October 26, 2024

AP Photo/Chris Carlson

North Carolina Lt. Gov. Mark Robinson (R), the party’s nominee for governor in 2024, is slated to speak at the Republican National Convention this week despite swirling controversies around his inflammatory rhetoric.

Robinson made national headlines when he called for “killing” his fellow Americans during a wild June 30th speech in a small town church. The New Republic first reported on the speech, writing:

“Some folks need killing!” Robinson, the state’s lieutenant governor, shouted during a roughly half-hour-long speech in Lake Church in the tiny town of White Lake, in the southeast corner of the state. “It’s time for somebody to say it. It’s not a matter of vengeance. It’s not a matter of being mean or spiteful. It’s a matter of necessity!”

Robinson, who was endorsed by former President Donald Trump ahead of the GOP primary vote, has made headlines in the past for homophobic rhetoric and for even quoting Hitler in a Facebook post about racial pride – a comment he later defended.

Notably, Robinson’s call for extrajudicial killings and his continued embrace by the national GOP comes amid heightened concerns over political violence following the assassination attempt on Trump over the weekend, in which a bullet grazed the former president’s ear.

Robinson will face Democrat Josh Stein, the state attorney general, in the general election to replace term-limited Governor Roy Cooper (D).
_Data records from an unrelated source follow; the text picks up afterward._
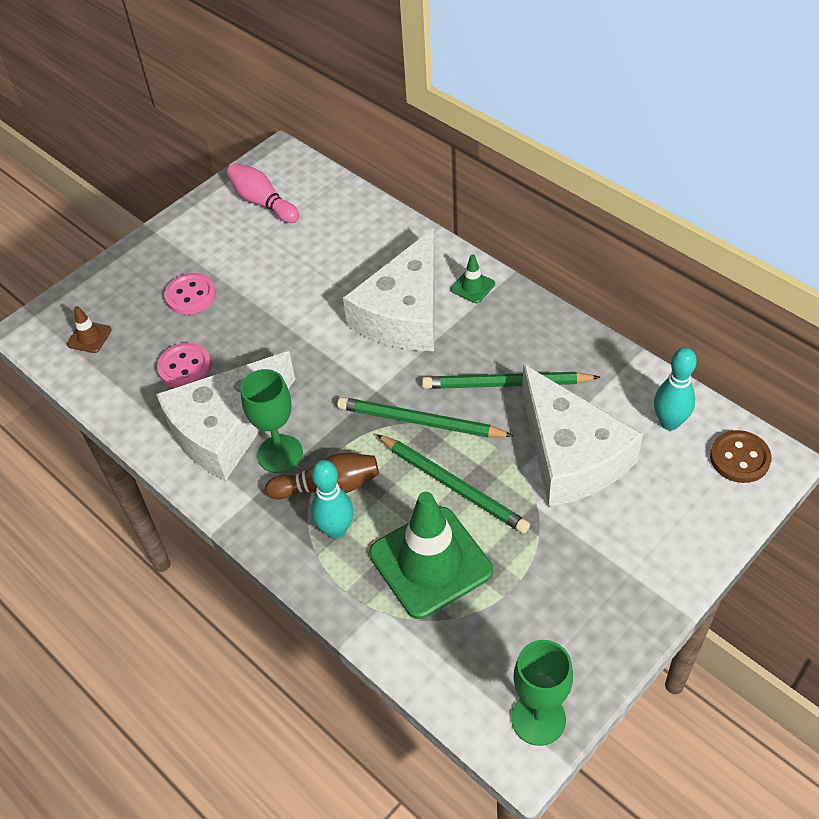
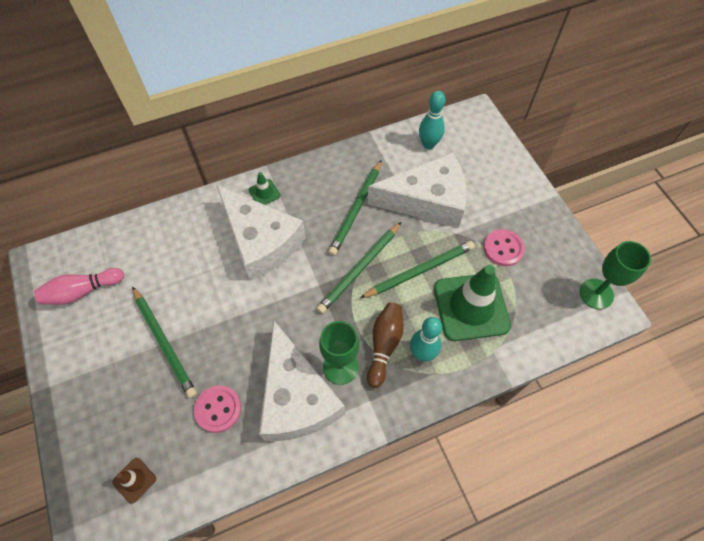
camera: 70 degrees left, 10 degrees up
(191, 295) = (144, 380): pink button -> pink button (503, 248)
(237, 291) = (164, 342): none -> green pencil
(739, 458) = (468, 126): brown button -> none

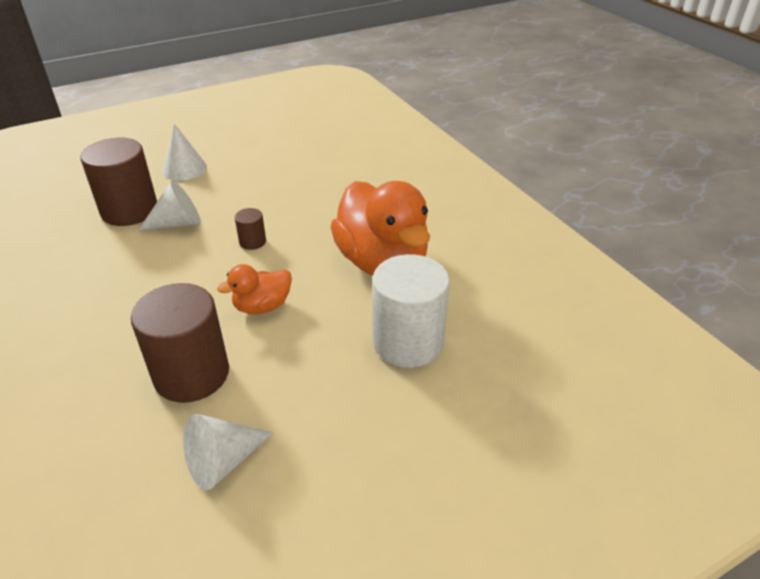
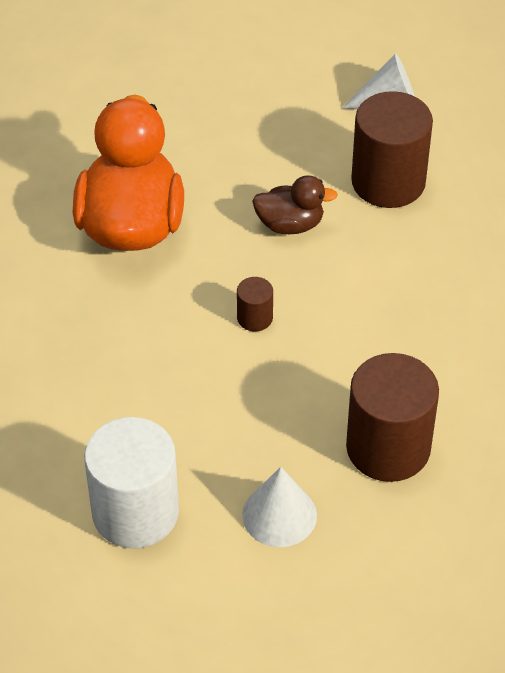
camera: 150 degrees left, 10 degrees up
(177, 223) = (332, 392): white cone -> none
(262, 306) = (290, 224): orange duck -> brown duck
(408, 342) = (179, 132): white cylinder -> white cylinder (135, 512)

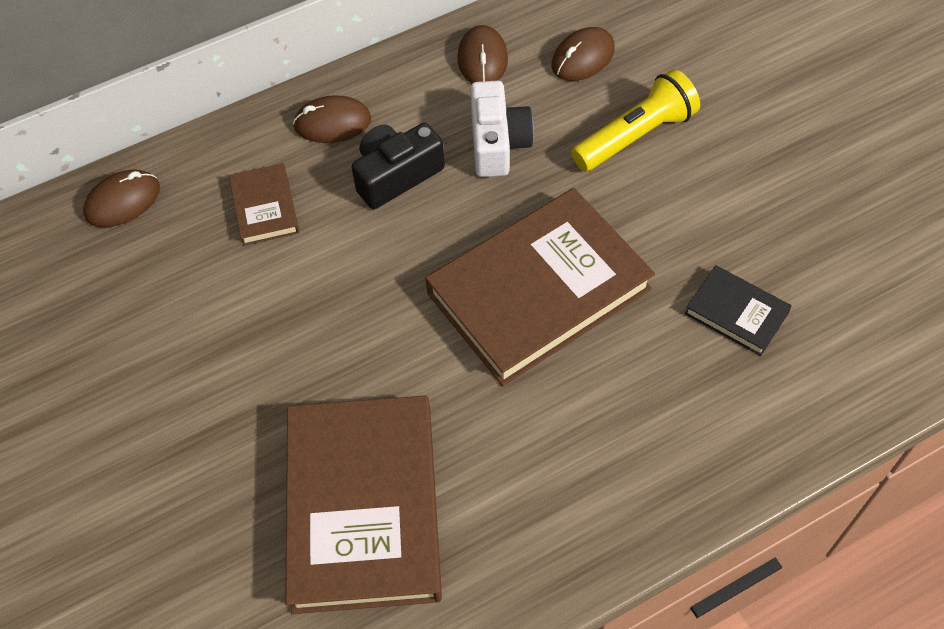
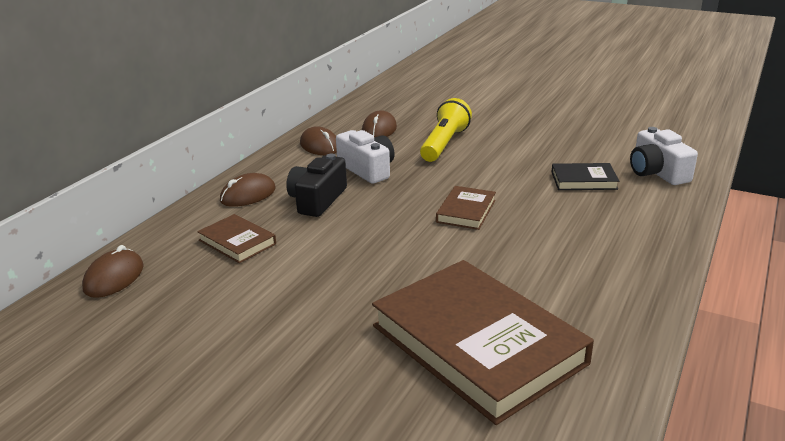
camera: 35 degrees left, 30 degrees down
(538, 291) = (466, 211): brown book -> brown book, size x0.46
(851, 351) = (657, 172): none -> white camera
Robinson’s run has resulted in an avalanche of headlines pointing out his past rhetoric.

“Hitler-quoting candidate wins North Carolina Republican gubernatorial primary,” read the Guardian’s headline, while Slate’s headline at the time read, “Whew, North Carolina’s Winning GOP Nominee for Governor Sure Has Said Some Things.”
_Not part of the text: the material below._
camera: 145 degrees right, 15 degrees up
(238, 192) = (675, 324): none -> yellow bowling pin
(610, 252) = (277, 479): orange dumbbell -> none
“North Carolina Controversial Republican Mark Robinson Wins GOP Nod for Governor,” reported the Murdoch-owned Wall Street Journal.
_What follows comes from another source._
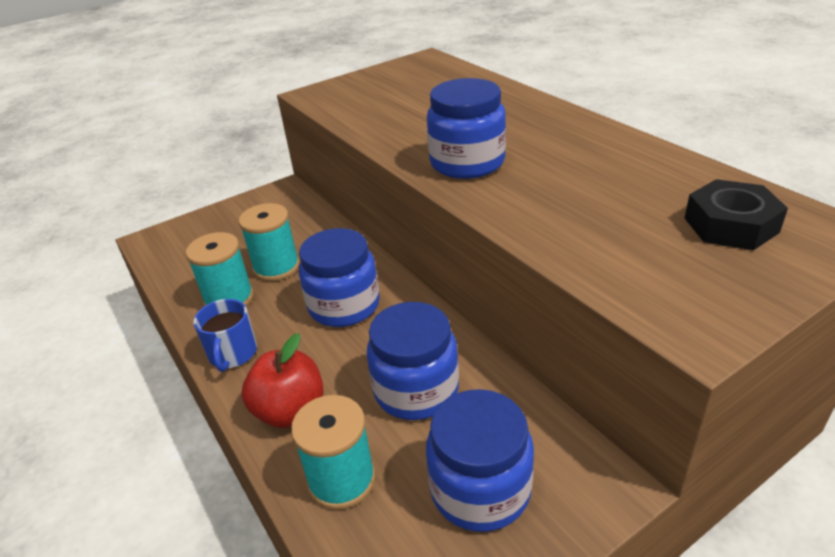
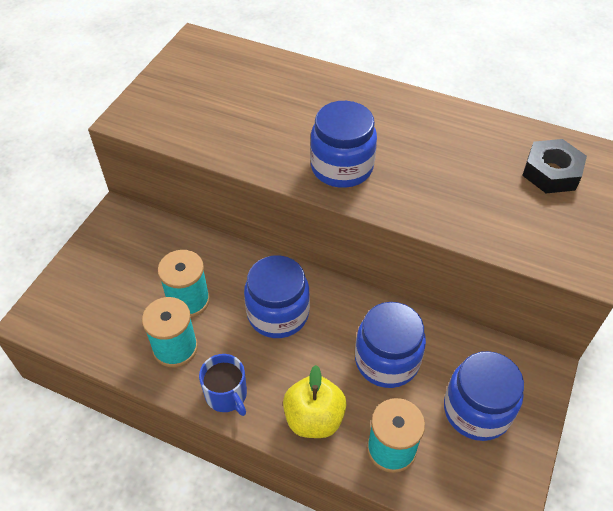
camera: 35 degrees left, 15 degrees up
(290, 411) = (314, 418): red apple -> yellow apple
In the past, Robinson has referred to members of the LGBTQQ community as “maggots,” called Michelle Obama a “he,” and deleted the Holocaust. The Advocate reported:

The conservative has also used his Facebook account to call reports of the Holocaust “hogwash” and deny the widely accepted fact that at least 6 million Jews were killed in Nazi Germany, according to local news outlet WRAL. The outlet also reported that Robinson went on a podcast hosted by an alleged cult leader in 2019 and endorsed the host’s remarks that Jewish bankers are one of the “Four Horsemen of the Apocalypse,” next to Muslim people, China, and the CIA.